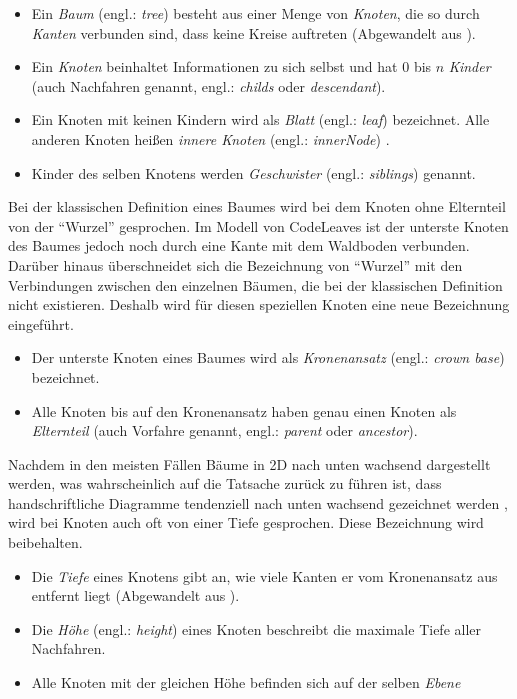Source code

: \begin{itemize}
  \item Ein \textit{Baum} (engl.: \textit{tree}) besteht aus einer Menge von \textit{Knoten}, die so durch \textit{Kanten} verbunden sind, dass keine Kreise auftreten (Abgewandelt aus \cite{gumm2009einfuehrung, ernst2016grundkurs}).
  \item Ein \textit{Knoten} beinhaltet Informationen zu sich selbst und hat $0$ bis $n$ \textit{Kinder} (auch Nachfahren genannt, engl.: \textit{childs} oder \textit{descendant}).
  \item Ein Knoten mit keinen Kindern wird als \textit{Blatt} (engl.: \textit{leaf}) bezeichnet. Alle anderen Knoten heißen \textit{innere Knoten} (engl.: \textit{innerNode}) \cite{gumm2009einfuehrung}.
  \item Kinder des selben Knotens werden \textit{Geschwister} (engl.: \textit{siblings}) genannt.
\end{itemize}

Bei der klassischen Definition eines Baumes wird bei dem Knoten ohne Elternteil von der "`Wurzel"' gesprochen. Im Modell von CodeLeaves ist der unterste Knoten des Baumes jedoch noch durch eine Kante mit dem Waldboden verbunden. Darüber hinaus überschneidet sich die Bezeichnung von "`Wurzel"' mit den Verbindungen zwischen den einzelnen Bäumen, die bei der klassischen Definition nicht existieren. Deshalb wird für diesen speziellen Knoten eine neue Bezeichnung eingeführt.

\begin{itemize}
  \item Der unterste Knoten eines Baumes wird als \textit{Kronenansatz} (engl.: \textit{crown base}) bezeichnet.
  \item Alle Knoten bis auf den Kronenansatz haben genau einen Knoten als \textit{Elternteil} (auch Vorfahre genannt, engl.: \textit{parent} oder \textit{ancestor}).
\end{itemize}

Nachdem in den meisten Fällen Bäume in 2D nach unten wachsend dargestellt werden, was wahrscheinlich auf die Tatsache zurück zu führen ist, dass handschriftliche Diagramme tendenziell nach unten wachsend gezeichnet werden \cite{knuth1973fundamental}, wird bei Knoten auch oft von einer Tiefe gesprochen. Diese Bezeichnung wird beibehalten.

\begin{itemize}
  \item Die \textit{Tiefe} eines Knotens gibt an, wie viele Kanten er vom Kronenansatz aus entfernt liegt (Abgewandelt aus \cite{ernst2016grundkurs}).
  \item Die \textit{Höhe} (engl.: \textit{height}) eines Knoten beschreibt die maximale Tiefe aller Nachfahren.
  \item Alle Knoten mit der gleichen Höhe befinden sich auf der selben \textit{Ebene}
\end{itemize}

-=-=-=-=-

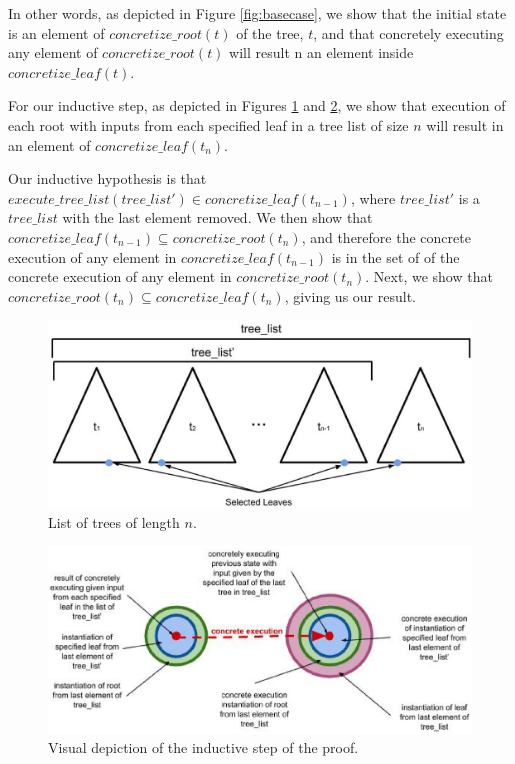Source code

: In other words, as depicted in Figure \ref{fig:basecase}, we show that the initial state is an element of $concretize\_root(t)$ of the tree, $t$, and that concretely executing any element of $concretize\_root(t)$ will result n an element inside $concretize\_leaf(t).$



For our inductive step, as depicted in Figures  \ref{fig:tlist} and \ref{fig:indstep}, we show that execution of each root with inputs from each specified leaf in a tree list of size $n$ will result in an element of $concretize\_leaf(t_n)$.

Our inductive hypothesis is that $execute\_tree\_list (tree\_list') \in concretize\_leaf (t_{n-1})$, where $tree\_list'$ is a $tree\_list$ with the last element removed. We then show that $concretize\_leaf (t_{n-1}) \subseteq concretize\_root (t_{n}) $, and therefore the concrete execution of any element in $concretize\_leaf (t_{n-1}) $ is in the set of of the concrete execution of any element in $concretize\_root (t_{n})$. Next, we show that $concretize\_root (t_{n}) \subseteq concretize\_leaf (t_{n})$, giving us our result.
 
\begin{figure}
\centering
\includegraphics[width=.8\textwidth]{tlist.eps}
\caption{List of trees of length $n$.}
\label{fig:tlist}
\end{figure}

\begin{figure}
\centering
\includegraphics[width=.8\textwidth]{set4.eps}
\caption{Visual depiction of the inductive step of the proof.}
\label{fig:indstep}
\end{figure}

-=-=-=-=-

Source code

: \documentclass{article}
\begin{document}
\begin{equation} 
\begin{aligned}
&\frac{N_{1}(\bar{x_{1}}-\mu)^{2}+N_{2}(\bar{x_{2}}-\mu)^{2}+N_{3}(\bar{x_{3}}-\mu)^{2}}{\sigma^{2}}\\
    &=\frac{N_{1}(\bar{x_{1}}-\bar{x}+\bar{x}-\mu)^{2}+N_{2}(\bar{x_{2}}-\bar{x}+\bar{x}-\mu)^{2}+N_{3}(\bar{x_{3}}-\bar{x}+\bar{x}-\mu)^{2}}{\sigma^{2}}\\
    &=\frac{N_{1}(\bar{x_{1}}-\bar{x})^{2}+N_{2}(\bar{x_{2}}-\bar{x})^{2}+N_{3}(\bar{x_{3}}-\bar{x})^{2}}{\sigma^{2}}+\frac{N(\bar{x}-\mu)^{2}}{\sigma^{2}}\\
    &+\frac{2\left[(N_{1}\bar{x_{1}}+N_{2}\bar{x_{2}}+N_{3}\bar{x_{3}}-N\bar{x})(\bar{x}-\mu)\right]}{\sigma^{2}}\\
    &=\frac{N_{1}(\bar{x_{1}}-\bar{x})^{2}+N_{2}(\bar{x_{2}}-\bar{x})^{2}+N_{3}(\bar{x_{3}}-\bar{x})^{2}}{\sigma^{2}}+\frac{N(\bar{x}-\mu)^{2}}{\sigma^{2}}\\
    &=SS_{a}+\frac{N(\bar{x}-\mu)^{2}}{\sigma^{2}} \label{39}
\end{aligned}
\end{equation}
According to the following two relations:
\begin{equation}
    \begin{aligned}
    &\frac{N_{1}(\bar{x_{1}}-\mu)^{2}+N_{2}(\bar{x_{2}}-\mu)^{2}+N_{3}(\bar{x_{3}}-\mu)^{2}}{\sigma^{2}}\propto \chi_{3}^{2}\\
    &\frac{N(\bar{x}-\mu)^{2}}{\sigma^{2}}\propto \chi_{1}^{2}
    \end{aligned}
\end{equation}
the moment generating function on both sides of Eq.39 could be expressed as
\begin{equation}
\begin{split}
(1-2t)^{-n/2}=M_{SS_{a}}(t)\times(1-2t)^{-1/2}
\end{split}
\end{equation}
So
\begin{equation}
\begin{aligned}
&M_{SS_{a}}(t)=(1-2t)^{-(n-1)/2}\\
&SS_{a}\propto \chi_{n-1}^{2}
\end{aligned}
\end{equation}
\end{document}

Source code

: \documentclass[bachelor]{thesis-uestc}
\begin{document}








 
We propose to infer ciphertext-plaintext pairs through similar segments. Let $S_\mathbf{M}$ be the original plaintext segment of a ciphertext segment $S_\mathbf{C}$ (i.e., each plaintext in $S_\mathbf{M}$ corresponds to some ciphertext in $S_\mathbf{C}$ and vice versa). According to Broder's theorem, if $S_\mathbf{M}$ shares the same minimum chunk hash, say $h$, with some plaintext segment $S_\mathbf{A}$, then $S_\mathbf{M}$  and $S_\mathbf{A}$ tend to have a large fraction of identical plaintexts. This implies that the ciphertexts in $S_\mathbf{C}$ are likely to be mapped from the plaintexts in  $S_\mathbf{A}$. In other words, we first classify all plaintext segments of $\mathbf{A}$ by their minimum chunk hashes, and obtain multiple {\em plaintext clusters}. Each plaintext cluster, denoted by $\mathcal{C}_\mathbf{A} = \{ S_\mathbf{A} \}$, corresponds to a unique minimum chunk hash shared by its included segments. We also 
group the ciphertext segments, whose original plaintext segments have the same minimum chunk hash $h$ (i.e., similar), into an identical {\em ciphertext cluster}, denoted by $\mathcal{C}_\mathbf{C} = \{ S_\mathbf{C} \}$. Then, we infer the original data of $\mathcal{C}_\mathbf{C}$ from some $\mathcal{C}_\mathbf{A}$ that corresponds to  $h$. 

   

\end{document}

-=-=-=-=-

Work to be completed.
Scan each line of the entries above for the word "tlist" and report how many lines contain it, with nothing else.

Exercise answer.
3